Смерть Гамлета не трогательна, не величественна и не картинна. Опять вспоминается картинное построение сцены у Росси, который, на коленях, поддерживаемый Горацио и Марцеллом, умирал на ступенях трона, выше всех других. Вспоминается и трогательный жест Сальвини, который умирающей рукой искал голову Горацио, нагибал к себе, но не успевал поцеловать… Смерть Бассермана даже плоха, напоминает опьянение…

Вот в общих чертах впечатление о Бассермане-Гамлете.

В этом спектакле я в первый раз видел упраздненную рампу. Сцена ступенями спускается в оркестр, — туда сходят и оттуда выходят. Первое впечатление костюмированных людей, вылезающих чуть не из первого ряда кресел, громко говорящих там, где все молчат, чрезвычайно неприятно; после с этим свыкаешься, но никогда нельзя отнестись к этому, совершенно как к искусству, всегда остается некоторое чувство неловкости, как по отношению к человеку, который «не туда попал». Невольно спрашиваешь себя, — где же граница этому, в сущности, ничем не ограниченному вырезанию картины из рамы. Ведь, если для монолога «Быть или не быть» Гамлет садится на самый передний выступ лестницы, ведущей в оркестр, так что глаза его избегают встречи с глазами сидящего в первом ряду зрителя, то почему же ему и прямо не усесться в кресло первого ряда? Почему бы актерам, как в Японии, не проходить на сцену через всю залу по среднему проходу между кресел? Мне лично эти поползновения раскрыть шлюзы сцены очень противны. Я не могу мыслить изобразительное искусство иначе, как в раме. Представьте себе великолепный ландшафт, панораму без переднего плана, и заключите тот же ландшафт в отверстие арки, в просвет между колонн: вы согласитесь, что рама есть орудие, которым человек вырывает кусок у природы и делает его своим. Все равно что вино без сосуда, то искусство без рамы. Разрушив рампу, опрокинув преграду, отделяющую сцену от жизни, человек разбивает свой сосуд, проливает свое вино, возвращает жизни то, что взял у нее. С другой стороны, не менее противна здравому пониманию искусства теория «четвертой стены», — когда перед самой рампой ставят предметы, как бы в комнате. Но почему, спрашивается, ставят перед рампой только низкие табуреты и скамьи? Или комнату нарочно так убрали, чтобы удобнее было видеть? Нет, уж коли так, то поставьте шкапы, повесьте картины, — на изнанку, заклейте обоями, сделайте комнату, а зритель сядет по середине комнаты на вертящемся табурете и будет смотреть, как актеры вокруг него «живут».

Обе теории — упраздненная рампа и заставленная рампа — одинаково ведут к уничтожению произведения искусства: первая возвращает его в жизнь, вторая похищает его от жизни. Если довести оба принципа до последнего выражения, то в первом случае будет «хорошо видно», но не на что смотреть, а во втором было бы на что смотреть, но «ничего не видно».

═══

(Задание)
Ответьте кратко на вопросы по приведенному выше тексту о постановке «Гамлета».
1. Где и как умирал Гамлет у Росси?
2. Куда садится Гамлет для монолога «Быть или не быть»?
3. Какие предметы, по словам текста, ставят перед самой рампой?

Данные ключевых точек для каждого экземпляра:
═══

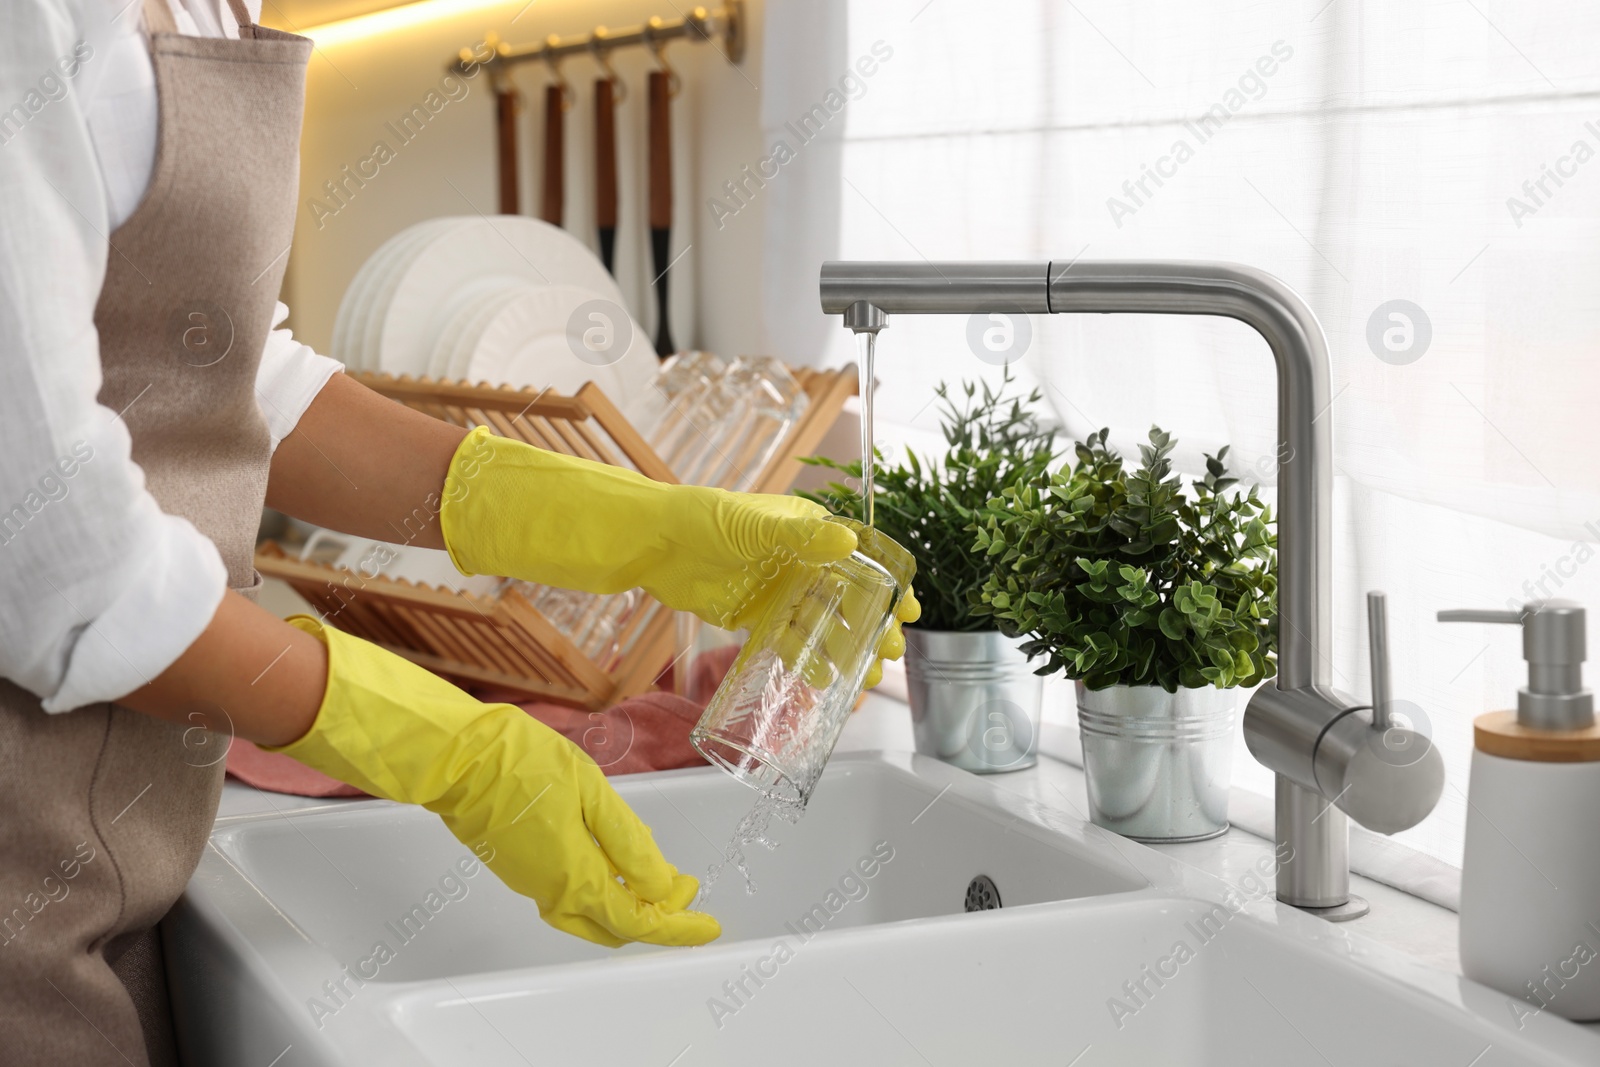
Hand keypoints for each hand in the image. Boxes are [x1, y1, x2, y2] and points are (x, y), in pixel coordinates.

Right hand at [265, 617, 718, 947]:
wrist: (458, 759)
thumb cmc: (524, 763)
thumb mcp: (592, 793)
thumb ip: (629, 843)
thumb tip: (663, 887)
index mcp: (577, 875)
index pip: (639, 919)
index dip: (679, 927)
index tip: (708, 925)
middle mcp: (554, 892)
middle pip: (617, 926)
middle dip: (658, 917)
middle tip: (686, 894)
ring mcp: (533, 885)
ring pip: (592, 918)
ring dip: (629, 908)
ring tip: (659, 883)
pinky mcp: (521, 871)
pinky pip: (571, 901)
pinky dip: (603, 894)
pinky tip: (617, 868)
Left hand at [438, 427, 913, 684]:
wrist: (652, 545)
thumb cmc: (703, 521)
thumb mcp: (752, 527)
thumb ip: (798, 537)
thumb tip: (845, 542)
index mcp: (807, 530)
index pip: (860, 557)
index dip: (887, 585)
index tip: (909, 611)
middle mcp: (799, 560)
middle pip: (847, 597)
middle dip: (871, 626)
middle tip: (889, 655)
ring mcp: (778, 590)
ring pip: (821, 624)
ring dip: (843, 649)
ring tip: (862, 679)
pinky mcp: (755, 616)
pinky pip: (788, 640)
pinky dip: (806, 658)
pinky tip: (822, 680)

═══

(Ответ)
1. На коленях, на ступенях трона, выше всех других, поддерживаемый Горацио и Марцеллом.
2. На самый передний выступ лестницы, ведущей в оркестр.
3. Только низкие табуреты и скамьи.